(What is required): Word for word, print the entries that follow.

(Supplied data):
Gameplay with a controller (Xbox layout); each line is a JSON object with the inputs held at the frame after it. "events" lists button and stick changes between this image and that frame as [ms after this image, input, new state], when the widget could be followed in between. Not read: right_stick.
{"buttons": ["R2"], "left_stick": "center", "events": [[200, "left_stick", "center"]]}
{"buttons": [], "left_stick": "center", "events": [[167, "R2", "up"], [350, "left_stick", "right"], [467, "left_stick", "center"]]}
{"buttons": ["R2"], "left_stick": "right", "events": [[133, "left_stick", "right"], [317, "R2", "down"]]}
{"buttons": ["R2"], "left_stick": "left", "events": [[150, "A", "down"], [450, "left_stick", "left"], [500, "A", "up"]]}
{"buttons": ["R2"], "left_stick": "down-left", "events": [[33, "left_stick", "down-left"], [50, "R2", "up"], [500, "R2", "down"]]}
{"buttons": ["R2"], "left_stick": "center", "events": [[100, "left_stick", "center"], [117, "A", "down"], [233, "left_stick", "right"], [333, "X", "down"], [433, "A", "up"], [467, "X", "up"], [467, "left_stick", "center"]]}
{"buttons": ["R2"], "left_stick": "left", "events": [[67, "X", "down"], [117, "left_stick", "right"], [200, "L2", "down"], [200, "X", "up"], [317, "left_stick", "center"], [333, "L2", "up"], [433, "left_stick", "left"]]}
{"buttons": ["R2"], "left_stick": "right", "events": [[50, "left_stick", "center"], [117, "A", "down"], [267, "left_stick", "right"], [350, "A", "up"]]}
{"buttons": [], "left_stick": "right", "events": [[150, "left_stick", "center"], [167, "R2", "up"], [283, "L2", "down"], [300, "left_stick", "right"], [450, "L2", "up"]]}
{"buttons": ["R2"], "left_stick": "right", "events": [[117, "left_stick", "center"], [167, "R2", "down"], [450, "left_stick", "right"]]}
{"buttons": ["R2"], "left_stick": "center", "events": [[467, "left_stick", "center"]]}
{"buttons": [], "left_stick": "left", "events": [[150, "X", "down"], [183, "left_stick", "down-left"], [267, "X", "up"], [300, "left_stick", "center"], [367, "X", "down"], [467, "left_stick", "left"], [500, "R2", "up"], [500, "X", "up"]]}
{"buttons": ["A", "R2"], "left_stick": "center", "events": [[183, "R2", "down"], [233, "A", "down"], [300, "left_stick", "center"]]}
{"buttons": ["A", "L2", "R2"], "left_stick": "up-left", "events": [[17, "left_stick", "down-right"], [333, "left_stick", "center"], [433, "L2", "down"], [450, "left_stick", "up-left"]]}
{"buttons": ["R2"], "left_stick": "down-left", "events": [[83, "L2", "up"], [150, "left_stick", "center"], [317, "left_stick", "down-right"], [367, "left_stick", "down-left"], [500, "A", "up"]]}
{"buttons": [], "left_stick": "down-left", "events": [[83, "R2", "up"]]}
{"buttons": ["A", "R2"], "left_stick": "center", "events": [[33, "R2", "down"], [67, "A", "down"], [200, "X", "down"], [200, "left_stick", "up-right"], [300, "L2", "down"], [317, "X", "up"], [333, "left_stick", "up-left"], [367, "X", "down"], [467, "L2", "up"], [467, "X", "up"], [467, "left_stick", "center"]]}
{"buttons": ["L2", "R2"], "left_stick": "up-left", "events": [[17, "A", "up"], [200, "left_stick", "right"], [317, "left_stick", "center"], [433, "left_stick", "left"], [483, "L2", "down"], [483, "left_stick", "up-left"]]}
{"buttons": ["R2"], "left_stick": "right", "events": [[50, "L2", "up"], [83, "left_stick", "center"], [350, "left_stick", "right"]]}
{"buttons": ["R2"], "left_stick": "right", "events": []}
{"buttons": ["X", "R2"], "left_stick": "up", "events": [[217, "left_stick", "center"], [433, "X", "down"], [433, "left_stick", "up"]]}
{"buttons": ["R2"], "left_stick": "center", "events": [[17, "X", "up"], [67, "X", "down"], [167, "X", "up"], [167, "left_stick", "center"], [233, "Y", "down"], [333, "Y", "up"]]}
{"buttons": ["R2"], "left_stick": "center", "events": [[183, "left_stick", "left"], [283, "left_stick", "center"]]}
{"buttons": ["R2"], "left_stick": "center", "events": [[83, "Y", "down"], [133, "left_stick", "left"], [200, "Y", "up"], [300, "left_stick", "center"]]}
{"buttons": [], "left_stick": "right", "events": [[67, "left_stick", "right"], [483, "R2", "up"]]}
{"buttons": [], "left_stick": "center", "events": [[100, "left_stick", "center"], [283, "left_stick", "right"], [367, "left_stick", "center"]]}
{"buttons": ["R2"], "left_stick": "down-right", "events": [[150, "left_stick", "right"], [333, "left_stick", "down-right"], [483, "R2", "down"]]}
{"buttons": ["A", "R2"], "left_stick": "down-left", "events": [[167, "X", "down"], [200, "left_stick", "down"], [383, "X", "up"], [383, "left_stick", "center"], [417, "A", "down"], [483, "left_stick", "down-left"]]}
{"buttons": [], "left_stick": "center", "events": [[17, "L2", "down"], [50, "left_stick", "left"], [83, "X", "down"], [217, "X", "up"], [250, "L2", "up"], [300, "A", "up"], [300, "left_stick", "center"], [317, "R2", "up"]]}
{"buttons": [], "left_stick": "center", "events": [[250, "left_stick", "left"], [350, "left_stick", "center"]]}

(Result of this exercise):
Gameplay with a controller (Xbox layout); each line is a JSON object with the inputs held at the frame after it. "events" lists button and stick changes between this image and that frame as [ms after this image, input, new state], when the widget could be followed in between. Not read: right_stick.
{"buttons": ["R2"], "left_stick": "center", "events": [[200, "left_stick", "center"]]}
{"buttons": [], "left_stick": "center", "events": [[167, "R2", "up"], [350, "left_stick", "right"], [467, "left_stick", "center"]]}
{"buttons": ["R2"], "left_stick": "right", "events": [[133, "left_stick", "right"], [317, "R2", "down"]]}
{"buttons": ["R2"], "left_stick": "left", "events": [[150, "A", "down"], [450, "left_stick", "left"], [500, "A", "up"]]}
{"buttons": ["R2"], "left_stick": "down-left", "events": [[33, "left_stick", "down-left"], [50, "R2", "up"], [500, "R2", "down"]]}
{"buttons": ["R2"], "left_stick": "center", "events": [[100, "left_stick", "center"], [117, "A", "down"], [233, "left_stick", "right"], [333, "X", "down"], [433, "A", "up"], [467, "X", "up"], [467, "left_stick", "center"]]}
{"buttons": ["R2"], "left_stick": "left", "events": [[67, "X", "down"], [117, "left_stick", "right"], [200, "L2", "down"], [200, "X", "up"], [317, "left_stick", "center"], [333, "L2", "up"], [433, "left_stick", "left"]]}
{"buttons": ["R2"], "left_stick": "right", "events": [[50, "left_stick", "center"], [117, "A", "down"], [267, "left_stick", "right"], [350, "A", "up"]]}
{"buttons": [], "left_stick": "right", "events": [[150, "left_stick", "center"], [167, "R2", "up"], [283, "L2", "down"], [300, "left_stick", "right"], [450, "L2", "up"]]}
{"buttons": ["R2"], "left_stick": "right", "events": [[117, "left_stick", "center"], [167, "R2", "down"], [450, "left_stick", "right"]]}
{"buttons": ["R2"], "left_stick": "center", "events": [[467, "left_stick", "center"]]}
{"buttons": [], "left_stick": "left", "events": [[150, "X", "down"], [183, "left_stick", "down-left"], [267, "X", "up"], [300, "left_stick", "center"], [367, "X", "down"], [467, "left_stick", "left"], [500, "R2", "up"], [500, "X", "up"]]}
{"buttons": ["A", "R2"], "left_stick": "center", "events": [[183, "R2", "down"], [233, "A", "down"], [300, "left_stick", "center"]]}
{"buttons": ["A", "L2", "R2"], "left_stick": "up-left", "events": [[17, "left_stick", "down-right"], [333, "left_stick", "center"], [433, "L2", "down"], [450, "left_stick", "up-left"]]}
{"buttons": ["R2"], "left_stick": "down-left", "events": [[83, "L2", "up"], [150, "left_stick", "center"], [317, "left_stick", "down-right"], [367, "left_stick", "down-left"], [500, "A", "up"]]}
{"buttons": [], "left_stick": "down-left", "events": [[83, "R2", "up"]]}
{"buttons": ["A", "R2"], "left_stick": "center", "events": [[33, "R2", "down"], [67, "A", "down"], [200, "X", "down"], [200, "left_stick", "up-right"], [300, "L2", "down"], [317, "X", "up"], [333, "left_stick", "up-left"], [367, "X", "down"], [467, "L2", "up"], [467, "X", "up"], [467, "left_stick", "center"]]}
{"buttons": ["L2", "R2"], "left_stick": "up-left", "events": [[17, "A", "up"], [200, "left_stick", "right"], [317, "left_stick", "center"], [433, "left_stick", "left"], [483, "L2", "down"], [483, "left_stick", "up-left"]]}
{"buttons": ["R2"], "left_stick": "right", "events": [[50, "L2", "up"], [83, "left_stick", "center"], [350, "left_stick", "right"]]}
{"buttons": ["R2"], "left_stick": "right", "events": []}
{"buttons": ["X", "R2"], "left_stick": "up", "events": [[217, "left_stick", "center"], [433, "X", "down"], [433, "left_stick", "up"]]}
{"buttons": ["R2"], "left_stick": "center", "events": [[17, "X", "up"], [67, "X", "down"], [167, "X", "up"], [167, "left_stick", "center"], [233, "Y", "down"], [333, "Y", "up"]]}
{"buttons": ["R2"], "left_stick": "center", "events": [[183, "left_stick", "left"], [283, "left_stick", "center"]]}
{"buttons": ["R2"], "left_stick": "center", "events": [[83, "Y", "down"], [133, "left_stick", "left"], [200, "Y", "up"], [300, "left_stick", "center"]]}
{"buttons": [], "left_stick": "right", "events": [[67, "left_stick", "right"], [483, "R2", "up"]]}
{"buttons": [], "left_stick": "center", "events": [[100, "left_stick", "center"], [283, "left_stick", "right"], [367, "left_stick", "center"]]}
{"buttons": ["R2"], "left_stick": "down-right", "events": [[150, "left_stick", "right"], [333, "left_stick", "down-right"], [483, "R2", "down"]]}
{"buttons": ["A", "R2"], "left_stick": "down-left", "events": [[167, "X", "down"], [200, "left_stick", "down"], [383, "X", "up"], [383, "left_stick", "center"], [417, "A", "down"], [483, "left_stick", "down-left"]]}
{"buttons": [], "left_stick": "center", "events": [[17, "L2", "down"], [50, "left_stick", "left"], [83, "X", "down"], [217, "X", "up"], [250, "L2", "up"], [300, "A", "up"], [300, "left_stick", "center"], [317, "R2", "up"]]}
{"buttons": [], "left_stick": "center", "events": [[250, "left_stick", "left"], [350, "left_stick", "center"]]}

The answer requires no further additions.